Fenerbahçe de futbolculuk döneminde şampiyonluk yaşamış
ve gol kralı olmuş Aykut hoca, Pazar günü kaybedilen şampiyonluk maçının
ardından, birde istenmeyen saha dışı olaylardan sonra takımını bu finale gerçekten
çok iyi motive ederek hazırlamış.Saha dışı yaşananlardan dolayı bu yıl zor bir sezon
geçiren Fenerbahçe’de acaba Aykut hoca değil de yabancı bir hoca olsaydı sonuç ne olurdu ? Bu
takım buralara kadar bu sonuçlarla gelip son maçta şampiyonluk gitmesine
rağmen, Türkiye kupasını kazanabilir miydi? Bunların cevaplarını iyice düşünelim.Ben bütün bu yaşananlara bakarak bir kez daha
futbolumuzda yerli hocalarımızın kıymetini bilelim ve onlara gereken değeri
verelim diyorum.Türkiye şartlarında kendileri için çok zor çalışma ortamı olan yerli futbol antrenörleri adına bu başarısından ve beyefendiliğinden dolayı Aykut hocamı tebrik ederim.

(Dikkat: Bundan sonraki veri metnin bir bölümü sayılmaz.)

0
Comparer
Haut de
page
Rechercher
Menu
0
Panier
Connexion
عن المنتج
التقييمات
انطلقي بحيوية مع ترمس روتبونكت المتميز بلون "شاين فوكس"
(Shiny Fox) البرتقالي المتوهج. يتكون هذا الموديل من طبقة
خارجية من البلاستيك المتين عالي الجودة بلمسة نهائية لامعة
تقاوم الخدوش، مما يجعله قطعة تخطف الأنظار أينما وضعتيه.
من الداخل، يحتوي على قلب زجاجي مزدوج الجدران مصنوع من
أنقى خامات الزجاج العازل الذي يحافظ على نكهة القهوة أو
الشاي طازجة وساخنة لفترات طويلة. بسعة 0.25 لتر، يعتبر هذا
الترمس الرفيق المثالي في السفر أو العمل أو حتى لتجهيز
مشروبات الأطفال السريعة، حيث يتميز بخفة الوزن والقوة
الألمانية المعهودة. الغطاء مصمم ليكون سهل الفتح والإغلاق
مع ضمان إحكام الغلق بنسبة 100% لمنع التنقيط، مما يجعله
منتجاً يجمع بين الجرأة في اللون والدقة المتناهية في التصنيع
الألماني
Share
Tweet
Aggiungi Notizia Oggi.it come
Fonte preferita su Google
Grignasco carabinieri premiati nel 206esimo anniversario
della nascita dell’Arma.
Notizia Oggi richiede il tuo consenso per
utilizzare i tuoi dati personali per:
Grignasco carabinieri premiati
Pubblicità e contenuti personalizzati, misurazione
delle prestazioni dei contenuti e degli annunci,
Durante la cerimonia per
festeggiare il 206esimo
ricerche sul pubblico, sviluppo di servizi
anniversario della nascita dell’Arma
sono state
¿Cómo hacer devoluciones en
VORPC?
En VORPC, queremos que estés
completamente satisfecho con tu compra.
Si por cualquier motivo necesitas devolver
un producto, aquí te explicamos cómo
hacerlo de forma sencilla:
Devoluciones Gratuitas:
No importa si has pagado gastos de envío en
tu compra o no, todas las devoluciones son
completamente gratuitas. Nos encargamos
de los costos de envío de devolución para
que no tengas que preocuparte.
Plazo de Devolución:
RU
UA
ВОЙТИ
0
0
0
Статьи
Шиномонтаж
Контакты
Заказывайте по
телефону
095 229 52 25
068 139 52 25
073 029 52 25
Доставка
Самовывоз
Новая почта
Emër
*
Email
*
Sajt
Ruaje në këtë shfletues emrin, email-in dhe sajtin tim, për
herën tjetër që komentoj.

Bu arada Bursaspor gibi bir Anadolu takımıyla zor bir
ligde, zor şartlarda şampiyonluk yaşamış ve akabinde bu sezonun ortalarında
nerdeyse düşmemeye oynar duruma gelen takımı tekrar toparlayarak 5.sıraya
çıkaran ve Ziraat Türkiye kupasında final oynatan Ertuğrul Sağlam hocamı da
tebrik ederim.
Bir paragrafta Bursaspor ve taraftarları için açmak
isterim.Türk futbolunda yaşanan son olaylara inat dün akşam Ankara 19 Mayıs
Stadyumunda centilmenlik örneği veren Bursaspor takımının her bir bireyini ve taraftarlarını da ayrıca tebrik etmek
gerek. Maçın sonlarında çok önemli bir kupa finalinde 4-0 gibi farklı skorla mağlup
bir takımın taraftarları olarak yapmış oldukları tribün şovları ve takımlarına
centilmence destekleri, bizim son günlerde görmeyi arzuladığımız görüntülerdi.Bunu
yaşattıkları için de kendilerine bir futbolsever olarak teşekkür ederiz. Bu güzelliklerin olmasında başta beyefendi kişiliğini her daim futbolculuk döneminde olduğu gibi teknik
direktörlük döneminde de koruyan ve centilmenliğini tüm Türkiye'ye ve Bursa’ya yansıtan
Ertuğrul Sağlam hocamızı da unutmayalım lütfen.